Requirement:
Please find every line below that includes "degree" and report how many there are. Nothing else is needed.

(Saved data entries)
^^^^
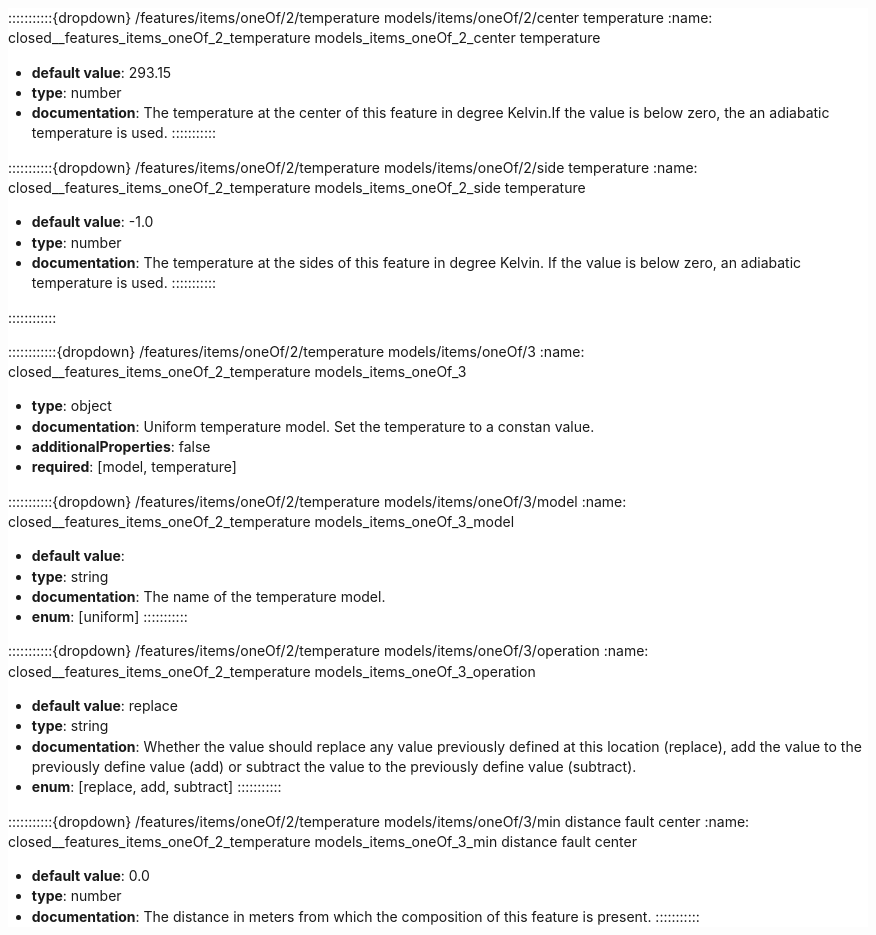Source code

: :::::::::::{dropdown} /features/items/oneOf/2/temperature models/items/oneOf/2/center temperature
:name: closed__features_items_oneOf_2_temperature models_items_oneOf_2_center temperature

- **default value**: 293.15
- **type**: number
- **documentation**: The temperature at the center of this feature in degree Kelvin.If the value is below zero, the an adiabatic temperature is used.
:::::::::::

:::::::::::{dropdown} /features/items/oneOf/2/temperature models/items/oneOf/2/side temperature
:name: closed__features_items_oneOf_2_temperature models_items_oneOf_2_side temperature

- **default value**: -1.0
- **type**: number
- **documentation**: The temperature at the sides of this feature in degree Kelvin. If the value is below zero, an adiabatic temperature is used.
:::::::::::



::::::::::::

::::::::::::{dropdown} /features/items/oneOf/2/temperature models/items/oneOf/3
:name: closed__features_items_oneOf_2_temperature models_items_oneOf_3

- **type**: object
- **documentation**: Uniform temperature model. Set the temperature to a constan value.
- **additionalProperties**: false
- **required**: [model, temperature]

:::::::::::{dropdown} /features/items/oneOf/2/temperature models/items/oneOf/3/model
:name: closed__features_items_oneOf_2_temperature models_items_oneOf_3_model

- **default value**: 
- **type**: string
- **documentation**: The name of the temperature model.
- **enum**: [uniform]
:::::::::::

:::::::::::{dropdown} /features/items/oneOf/2/temperature models/items/oneOf/3/operation
:name: closed__features_items_oneOf_2_temperature models_items_oneOf_3_operation

- **default value**: replace
- **type**: string
- **documentation**: Whether the value should replace any value previously defined at this location (replace), add the value to the previously define value (add) or subtract the value to the previously define value (subtract).
- **enum**: [replace, add, subtract]
:::::::::::

:::::::::::{dropdown} /features/items/oneOf/2/temperature models/items/oneOf/3/min distance fault center
:name: closed__features_items_oneOf_2_temperature models_items_oneOf_3_min distance fault center

- **default value**: 0.0
- **type**: number
- **documentation**: The distance in meters from which the composition of this feature is present.
:::::::::::
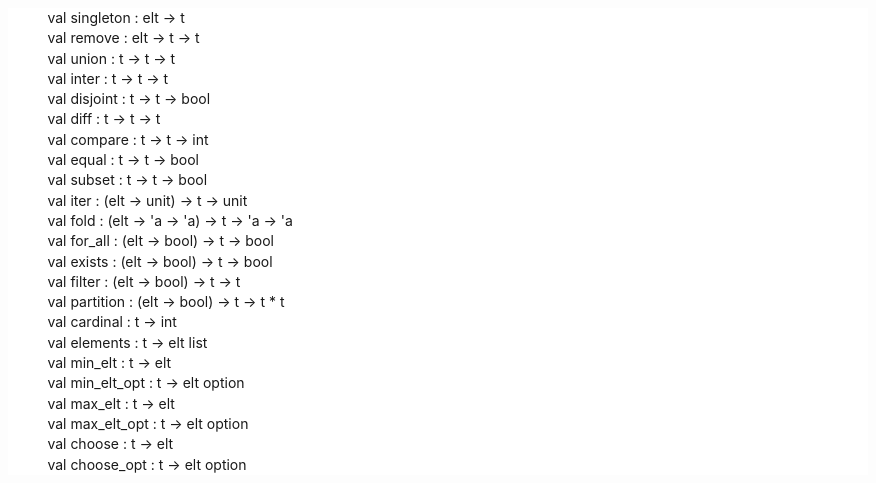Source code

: &nbsp;&nbsp;&nbsp;&nbsp;&nbsp;&nbsp;&nbsp;&nbsp;&nbsp;&nbsp;<span class="keyword">val</span>&nbsp;singleton&nbsp;:&nbsp;elt&nbsp;<span class="keywordsign">-&gt;</span>&nbsp;t<br>
&nbsp;&nbsp;&nbsp;&nbsp;&nbsp;&nbsp;&nbsp;&nbsp;&nbsp;&nbsp;<span class="keyword">val</span>&nbsp;remove&nbsp;:&nbsp;elt&nbsp;<span class="keywordsign">-&gt;</span>&nbsp;t&nbsp;<span class="keywordsign">-&gt;</span>&nbsp;t<br>
&nbsp;&nbsp;&nbsp;&nbsp;&nbsp;&nbsp;&nbsp;&nbsp;&nbsp;&nbsp;<span class="keyword">val</span>&nbsp;union&nbsp;:&nbsp;t&nbsp;<span class="keywordsign">-&gt;</span>&nbsp;t&nbsp;<span class="keywordsign">-&gt;</span>&nbsp;t<br>
&nbsp;&nbsp;&nbsp;&nbsp;&nbsp;&nbsp;&nbsp;&nbsp;&nbsp;&nbsp;<span class="keyword">val</span>&nbsp;inter&nbsp;:&nbsp;t&nbsp;<span class="keywordsign">-&gt;</span>&nbsp;t&nbsp;<span class="keywordsign">-&gt;</span>&nbsp;t<br>
&nbsp;&nbsp;&nbsp;&nbsp;&nbsp;&nbsp;&nbsp;&nbsp;&nbsp;&nbsp;<span class="keyword">val</span>&nbsp;disjoint&nbsp;:&nbsp;t&nbsp;<span class="keywordsign">-&gt;</span>&nbsp;t&nbsp;<span class="keywordsign">-&gt;</span>&nbsp;bool<br>
&nbsp;&nbsp;&nbsp;&nbsp;&nbsp;&nbsp;&nbsp;&nbsp;&nbsp;&nbsp;<span class="keyword">val</span>&nbsp;diff&nbsp;:&nbsp;t&nbsp;<span class="keywordsign">-&gt;</span>&nbsp;t&nbsp;<span class="keywordsign">-&gt;</span>&nbsp;t<br>
&nbsp;&nbsp;&nbsp;&nbsp;&nbsp;&nbsp;&nbsp;&nbsp;&nbsp;&nbsp;<span class="keyword">val</span>&nbsp;compare&nbsp;:&nbsp;t&nbsp;<span class="keywordsign">-&gt;</span>&nbsp;t&nbsp;<span class="keywordsign">-&gt;</span>&nbsp;int<br>
&nbsp;&nbsp;&nbsp;&nbsp;&nbsp;&nbsp;&nbsp;&nbsp;&nbsp;&nbsp;<span class="keyword">val</span>&nbsp;equal&nbsp;:&nbsp;t&nbsp;<span class="keywordsign">-&gt;</span>&nbsp;t&nbsp;<span class="keywordsign">-&gt;</span>&nbsp;bool<br>
&nbsp;&nbsp;&nbsp;&nbsp;&nbsp;&nbsp;&nbsp;&nbsp;&nbsp;&nbsp;<span class="keyword">val</span>&nbsp;subset&nbsp;:&nbsp;t&nbsp;<span class="keywordsign">-&gt;</span>&nbsp;t&nbsp;<span class="keywordsign">-&gt;</span>&nbsp;bool<br>
&nbsp;&nbsp;&nbsp;&nbsp;&nbsp;&nbsp;&nbsp;&nbsp;&nbsp;&nbsp;<span class="keyword">val</span>&nbsp;iter&nbsp;:&nbsp;(elt&nbsp;<span class="keywordsign">-&gt;</span>&nbsp;unit)&nbsp;<span class="keywordsign">-&gt;</span>&nbsp;t&nbsp;<span class="keywordsign">-&gt;</span>&nbsp;unit<br>
&nbsp;&nbsp;&nbsp;&nbsp;&nbsp;&nbsp;&nbsp;&nbsp;&nbsp;&nbsp;<span class="keyword">val</span>&nbsp;fold&nbsp;:&nbsp;(elt&nbsp;<span class="keywordsign">-&gt;</span>&nbsp;<span class="keywordsign">'</span>a&nbsp;<span class="keywordsign">-&gt;</span>&nbsp;<span class="keywordsign">'</span>a)&nbsp;<span class="keywordsign">-&gt;</span>&nbsp;t&nbsp;<span class="keywordsign">-&gt;</span>&nbsp;<span class="keywordsign">'</span>a&nbsp;<span class="keywordsign">-&gt;</span>&nbsp;<span class="keywordsign">'</span>a<br>
&nbsp;&nbsp;&nbsp;&nbsp;&nbsp;&nbsp;&nbsp;&nbsp;&nbsp;&nbsp;<span class="keyword">val</span>&nbsp;for_all&nbsp;:&nbsp;(elt&nbsp;<span class="keywordsign">-&gt;</span>&nbsp;bool)&nbsp;<span class="keywordsign">-&gt;</span>&nbsp;t&nbsp;<span class="keywordsign">-&gt;</span>&nbsp;bool<br>
&nbsp;&nbsp;&nbsp;&nbsp;&nbsp;&nbsp;&nbsp;&nbsp;&nbsp;&nbsp;<span class="keyword">val</span>&nbsp;exists&nbsp;:&nbsp;(elt&nbsp;<span class="keywordsign">-&gt;</span>&nbsp;bool)&nbsp;<span class="keywordsign">-&gt;</span>&nbsp;t&nbsp;<span class="keywordsign">-&gt;</span>&nbsp;bool<br>
&nbsp;&nbsp;&nbsp;&nbsp;&nbsp;&nbsp;&nbsp;&nbsp;&nbsp;&nbsp;<span class="keyword">val</span>&nbsp;filter&nbsp;:&nbsp;(elt&nbsp;<span class="keywordsign">-&gt;</span>&nbsp;bool)&nbsp;<span class="keywordsign">-&gt;</span>&nbsp;t&nbsp;<span class="keywordsign">-&gt;</span>&nbsp;t<br>
&nbsp;&nbsp;&nbsp;&nbsp;&nbsp;&nbsp;&nbsp;&nbsp;&nbsp;&nbsp;<span class="keyword">val</span>&nbsp;partition&nbsp;:&nbsp;(elt&nbsp;<span class="keywordsign">-&gt;</span>&nbsp;bool)&nbsp;<span class="keywordsign">-&gt;</span>&nbsp;t&nbsp;<span class="keywordsign">-&gt;</span>&nbsp;t&nbsp;*&nbsp;t<br>
&nbsp;&nbsp;&nbsp;&nbsp;&nbsp;&nbsp;&nbsp;&nbsp;&nbsp;&nbsp;<span class="keyword">val</span>&nbsp;cardinal&nbsp;:&nbsp;t&nbsp;<span class="keywordsign">-&gt;</span>&nbsp;int<br>
&nbsp;&nbsp;&nbsp;&nbsp;&nbsp;&nbsp;&nbsp;&nbsp;&nbsp;&nbsp;<span class="keyword">val</span>&nbsp;elements&nbsp;:&nbsp;t&nbsp;<span class="keywordsign">-&gt;</span>&nbsp;elt&nbsp;list<br>
&nbsp;&nbsp;&nbsp;&nbsp;&nbsp;&nbsp;&nbsp;&nbsp;&nbsp;&nbsp;<span class="keyword">val</span>&nbsp;min_elt&nbsp;:&nbsp;t&nbsp;<span class="keywordsign">-&gt;</span>&nbsp;elt<br>
&nbsp;&nbsp;&nbsp;&nbsp;&nbsp;&nbsp;&nbsp;&nbsp;&nbsp;&nbsp;<span class="keyword">val</span>&nbsp;min_elt_opt&nbsp;:&nbsp;t&nbsp;<span class="keywordsign">-&gt;</span>&nbsp;elt&nbsp;option<br>
&nbsp;&nbsp;&nbsp;&nbsp;&nbsp;&nbsp;&nbsp;&nbsp;&nbsp;&nbsp;<span class="keyword">val</span>&nbsp;max_elt&nbsp;:&nbsp;t&nbsp;<span class="keywordsign">-&gt;</span>&nbsp;elt<br>
&nbsp;&nbsp;&nbsp;&nbsp;&nbsp;&nbsp;&nbsp;&nbsp;&nbsp;&nbsp;<span class="keyword">val</span>&nbsp;max_elt_opt&nbsp;:&nbsp;t&nbsp;<span class="keywordsign">-&gt;</span>&nbsp;elt&nbsp;option<br>
&nbsp;&nbsp;&nbsp;&nbsp;&nbsp;&nbsp;&nbsp;&nbsp;&nbsp;&nbsp;<span class="keyword">val</span>&nbsp;choose&nbsp;:&nbsp;t&nbsp;<span class="keywordsign">-&gt;</span>&nbsp;elt<br>
&nbsp;&nbsp;&nbsp;&nbsp;&nbsp;&nbsp;&nbsp;&nbsp;&nbsp;&nbsp;<span class="keyword">val</span>&nbsp;choose_opt&nbsp;:&nbsp;t&nbsp;<span class="keywordsign">-&gt;</span>&nbsp;elt&nbsp;option<br>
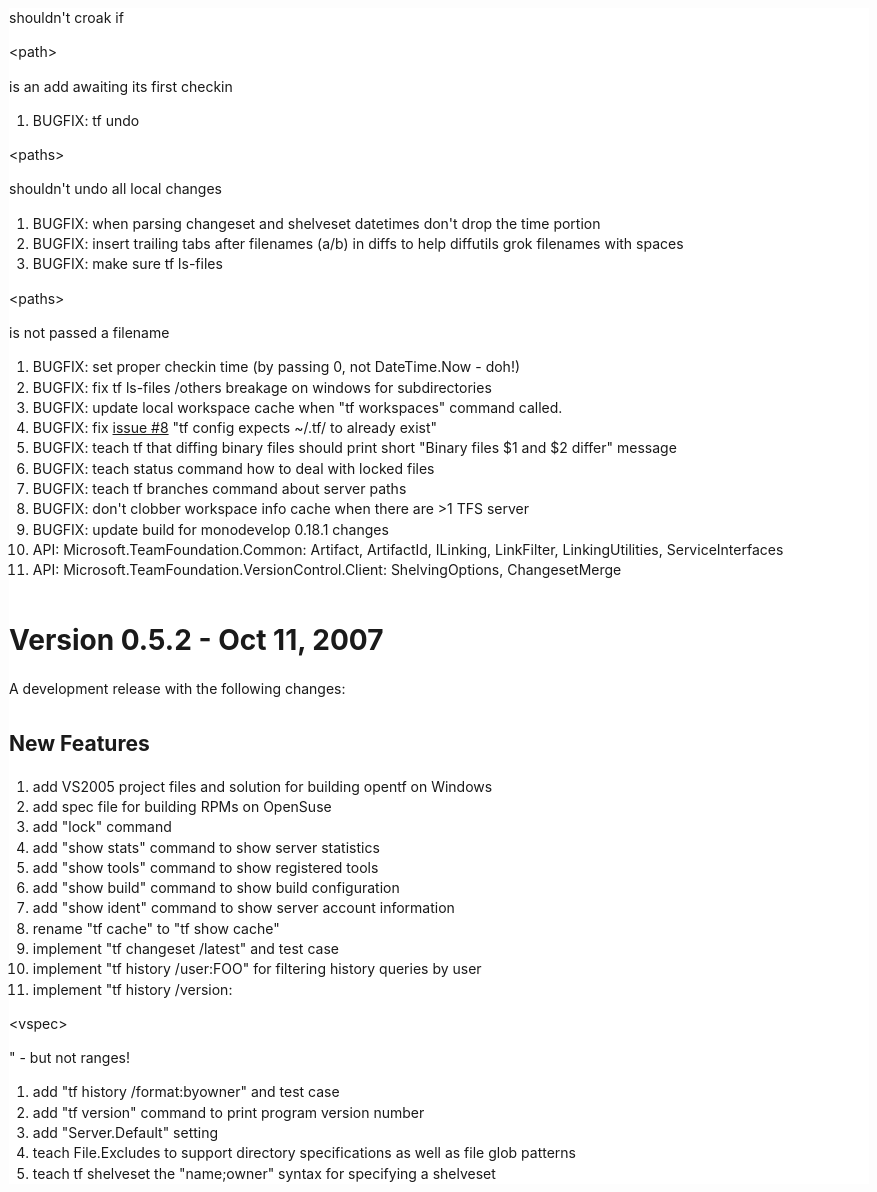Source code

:  shouldn't croak if 

&lt;path&gt;

 is an add awaiting its first checkin
  1. BUGFIX: tf undo 

&lt;paths&gt;

 shouldn't undo all local changes
  1. BUGFIX: when parsing changeset and shelveset datetimes don't drop the time portion
  1. BUGFIX: insert trailing tabs after filenames (a/b) in diffs to help diffutils grok filenames with spaces
  1. BUGFIX: make sure tf ls-files 

&lt;paths&gt;

 is not passed a filename
  1. BUGFIX: set proper checkin time (by passing 0, not DateTime.Now - doh!)
  1. BUGFIX: fix tf ls-files /others breakage on windows for subdirectories
  1. BUGFIX: update local workspace cache when "tf workspaces" command called.
  1. BUGFIX: fix [issue #8](https://code.google.com/p/opentf/issues/detail?id=#8) "tf config expects ~/.tf/ to already exist"
  1. BUGFIX: teach tf that diffing binary files should print short "Binary files $1 and $2 differ" message
  1. BUGFIX: teach status command how to deal with locked files
  1. BUGFIX: teach tf branches command about server paths
  1. BUGFIX: don't clobber workspace info cache when there are >1 TFS server
  1. BUGFIX: update build for monodevelop 0.18.1 changes
  1. API: Microsoft.TeamFoundation.Common: Artifact, ArtifactId, ILinking, LinkFilter, LinkingUtilities, ServiceInterfaces
  1. API: Microsoft.TeamFoundation.VersionControl.Client: ShelvingOptions, ChangesetMerge

# Version 0.5.2 - Oct 11, 2007 #

A development release with the following changes:

## New Features ##

  1. add VS2005 project files and solution for building opentf on Windows
  1. add spec file for building RPMs on OpenSuse
  1. add "lock" command
  1. add "show stats" command to show server statistics
  1. add "show tools" command to show registered tools
  1. add "show build" command to show build configuration
  1. add "show ident" command to show server account information
  1. rename "tf cache" to "tf show cache"
  1. implement "tf changeset /latest" and test case
  1. implement "tf history /user:FOO" for filtering history queries by user
  1. implement "tf history /version:

&lt;vspec&gt;

" - but not ranges!
  1. add "tf history /format:byowner" and test case
  1. add "tf version" command to print program version number
  1. add "Server.Default" setting
  1. teach File.Excludes to support directory specifications as well as file glob patterns
  1. teach tf shelveset the "name;owner" syntax for specifying a shelveset

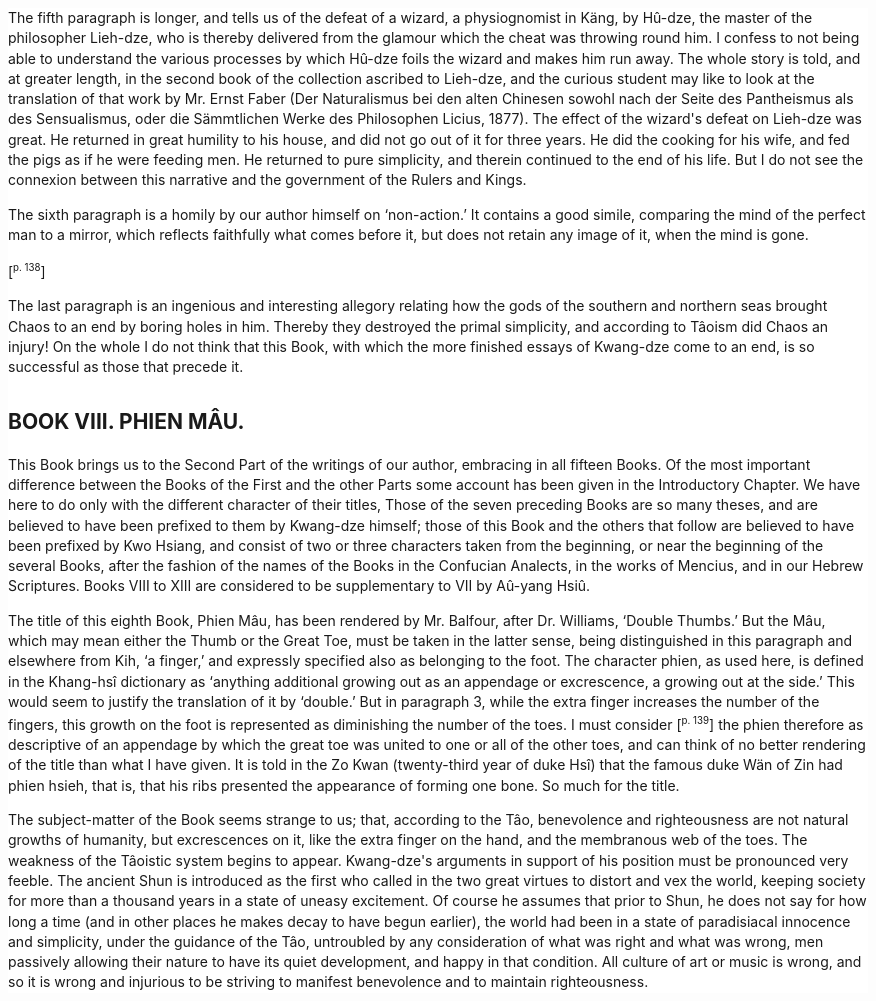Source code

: The fifth paragraph is longer, and tells us of the defeat of a wizard, a physiognomist in Käng, by Hû-dze, the master of the philosopher Lieh-dze, who is thereby delivered from the glamour which the cheat was throwing round him. I confess to not being able to understand the various processes by which Hû-dze foils the wizard and makes him run away. The whole story is told, and at greater length, in the second book of the collection ascribed to Lieh-dze, and the curious student may like to look at the translation of that work by Mr. Ernst Faber (Der Naturalismus bei den alten Chinesen sowohl nach der Seite des Pantheismus als des Sensualismus, oder die Sämmtlichen Werke des Philosophen Licius, 1877). The effect of the wizard's defeat on Lieh-dze was great. He returned in great humility to his house, and did not go out of it for three years. He did the cooking for his wife, and fed the pigs as if he were feeding men. He returned to pure simplicity, and therein continued to the end of his life. But I do not see the connexion between this narrative and the government of the Rulers and Kings.

The sixth paragraph is a homily by our author himself on ‘non-action.’ It contains a good simile, comparing the mind of the perfect man to a mirror, which reflects faithfully what comes before it, but does not retain any image of it, when the mind is gone.

<span id="p138">[<sup><small>p. 138</small></sup>]</span>

The last paragraph is an ingenious and interesting allegory relating how the gods of the southern and northern seas brought Chaos to an end by boring holes in him. Thereby they destroyed the primal simplicity, and according to Tâoism did Chaos an injury! On the whole I do not think that this Book, with which the more finished essays of Kwang-dze come to an end, is so successful as those that precede it.


<a id="b8"></a>

## BOOK VIII. PHIEN MÂU.

This Book brings us to the Second Part of the writings of our author, embracing in all fifteen Books. Of the most important difference between the Books of the First and the other Parts some account has been given in the Introductory Chapter. We have here to do only with the different character of their titles, Those of the seven preceding Books are so many theses, and are believed to have been prefixed to them by Kwang-dze himself; those of this Book and the others that follow are believed to have been prefixed by Kwo Hsiang, and consist of two or three characters taken from the beginning, or near the beginning of the several Books, after the fashion of the names of the Books in the Confucian Analects, in the works of Mencius, and in our Hebrew Scriptures. Books VIII to XIII are considered to be supplementary to VII by Aû-yang Hsiû.

The title of this eighth Book, Phien Mâu, has been rendered by Mr. Balfour, after Dr. Williams, ‘Double Thumbs.’ But the Mâu, which may mean either the Thumb or the Great Toe, must be taken in the latter sense, being distinguished in this paragraph and elsewhere from Kih, ‘a finger,’ and expressly specified also as belonging to the foot. The character phien, as used here, is defined in the Khang-hsî dictionary as ‘anything additional growing out as an appendage or excrescence, a growing out at the side.’ This would seem to justify the translation of it by ‘double.’ But in paragraph 3, while the extra finger increases the number of the fingers, this growth on the foot is represented as diminishing the number of the toes. I must consider <span id="p139">[<sup><small>p. 139</small></sup>]</span> the phien therefore as descriptive of an appendage by which the great toe was united to one or all of the other toes, and can think of no better rendering of the title than what I have given. It is told in the Zo Kwan (twenty-third year of duke Hsî) that the famous duke Wän of Zin had phien hsieh, that is, that his ribs presented the appearance of forming one bone. So much for the title.

The subject-matter of the Book seems strange to us; that, according to the Tâo, benevolence and righteousness are not natural growths of humanity, but excrescences on it, like the extra finger on the hand, and the membranous web of the toes. The weakness of the Tâoistic system begins to appear. Kwang-dze's arguments in support of his position must be pronounced very feeble. The ancient Shun is introduced as the first who called in the two great virtues to distort and vex the world, keeping society for more than a thousand years in a state of uneasy excitement. Of course he assumes that prior to Shun, he does not say for how long a time (and in other places he makes decay to have begun earlier), the world had been in a state of paradisiacal innocence and simplicity, under the guidance of the Tâo, untroubled by any consideration of what was right and what was wrong, men passively allowing their nature to have its quiet development, and happy in that condition. All culture of art or music is wrong, and so it is wrong and injurious to be striving to manifest benevolence and to maintain righteousness.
^^^^
Exercise response:
2